The monoethnic myth is credited with giving majority Japanese a secure sense of belonging and safety. It is also seen as providing impetus for the masses to subjugate personal desires and individual Will and sacrifice for the group and for the country. This myth is regarded by many as the philosophical foundation of the immensely successful postwar economic recovery. However, as in all consciousness-altering substances and philosophies, there are inevitable side effects. The ability to see reality as others do becomes impaired. Feelings of being different easily lead to a sense of inferiority and compensating assertions of superiority. Beliefs about being unique often nurture an inability to relate to others. Besides making the lives of minorities more difficult, the monoethnic myth contributes to what a number of recent writers refer to as Japan's separateness in the world.

Japanese are often accused of being racialistic and racist. Excessive concern about race is not necessarily racism, but it is potentially close. The tendency to homogenize and to deny differences among Japanese, while maximizing the differences between Japanese and gaijin (foreigners), is dangerous because exaggerating differences between one's group and others, while also blurring the diversity within one's group, is a way of thinking that leads to prejudice. The constant distinguishing between Japanese and non-Japanese is extended far beyond cultural differences into the realm of human physiology. Statements by people at many levels of society indicate beliefs that Japanese and non-Japanese have different human gestation periods, body temperatures, intestinal length, brains, and general body composition Taylor 1983).

That such racializing is closely related to prejudice and discrimination is not often recognized. Since there are not supposed to be minorities in Japan, these topics are not legitimized. They are associated with South Africa or the United States, but rarely with japan. Discrimination is practiced openly and without apology, as though it required none. In explaining his unwritten policy of hiring only "pure" Japanese, an employer is likely to justify his action as an attempt to avoid konran (confusion). The right to practice discrimination in housing might be defended by realtors as atarimae proper, reasonable), or tozen (natural, deserved, matter-of-fact), or simply as shikata ga nai (it can't be helped). Discriminatory practices can even be dignified as shukan (social custom) or tetsugaku philosophy). That they are a social custom and philosophy of discrimination is not stated and is perhaps not noticed by some. In this way of thinking, discrimination is not recognized as morally reprehensible; in fact, it is not recognized at all. As a Japanese social activist once lamented about the difficulty of fighting discrimination, "most people don't even know what discrimination is."
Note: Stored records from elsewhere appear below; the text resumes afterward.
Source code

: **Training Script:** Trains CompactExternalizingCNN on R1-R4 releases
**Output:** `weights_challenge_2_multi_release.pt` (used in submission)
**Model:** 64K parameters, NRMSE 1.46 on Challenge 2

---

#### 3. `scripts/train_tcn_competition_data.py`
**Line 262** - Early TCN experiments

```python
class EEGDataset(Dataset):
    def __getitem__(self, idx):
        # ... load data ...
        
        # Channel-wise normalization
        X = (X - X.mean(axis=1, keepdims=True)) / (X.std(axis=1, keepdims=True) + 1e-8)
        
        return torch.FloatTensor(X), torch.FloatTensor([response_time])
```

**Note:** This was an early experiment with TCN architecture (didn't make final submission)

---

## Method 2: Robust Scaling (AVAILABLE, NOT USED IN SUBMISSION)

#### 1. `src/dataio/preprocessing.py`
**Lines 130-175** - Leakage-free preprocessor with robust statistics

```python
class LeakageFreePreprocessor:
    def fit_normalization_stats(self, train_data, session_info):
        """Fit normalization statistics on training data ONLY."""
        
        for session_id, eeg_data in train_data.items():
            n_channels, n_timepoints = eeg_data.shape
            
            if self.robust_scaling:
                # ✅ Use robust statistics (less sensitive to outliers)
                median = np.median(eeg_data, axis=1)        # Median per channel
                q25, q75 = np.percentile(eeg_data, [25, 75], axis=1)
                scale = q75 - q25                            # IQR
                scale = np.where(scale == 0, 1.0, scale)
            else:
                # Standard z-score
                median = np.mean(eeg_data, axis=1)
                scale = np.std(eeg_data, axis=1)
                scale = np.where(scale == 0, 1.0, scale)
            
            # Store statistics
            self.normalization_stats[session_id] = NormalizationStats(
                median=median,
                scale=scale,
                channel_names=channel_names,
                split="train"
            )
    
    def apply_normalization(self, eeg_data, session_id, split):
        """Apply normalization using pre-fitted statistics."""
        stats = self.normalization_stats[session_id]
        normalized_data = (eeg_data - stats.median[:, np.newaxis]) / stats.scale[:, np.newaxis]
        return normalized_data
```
In Japan today, there is a wide range of efforts to educate people about the multiethnic nature of society. Minzoku kyoiku (ethnic education) has existed in the form of Korean schools since the end of World War II, and there are still more than one hundred schools ranging from kindergartens to universities. Groups of public-school teachers have developed their own educational materials and activities of ethnic education about Koreans and Okinawans which they utilize in after-school programs. Although its methods, results, and the teacher's abilities and attitudes are sometimes criticized, dowa kyoiku, officially approved education about burakumin, is carried out in public schools in localities with organized buraku.

Despite more than a century of legal liberation, burakumin are still subjected to investigative efforts to identify their origins and encounter subsequent discrimination in employment and marriage. Although all minorities suffer less oppression and enjoy more freedom in modern Japan, as do minorities in other relatively free countries, the elimination of most legal barriers to equality does not protect them from prejudice and discrimination in society at large.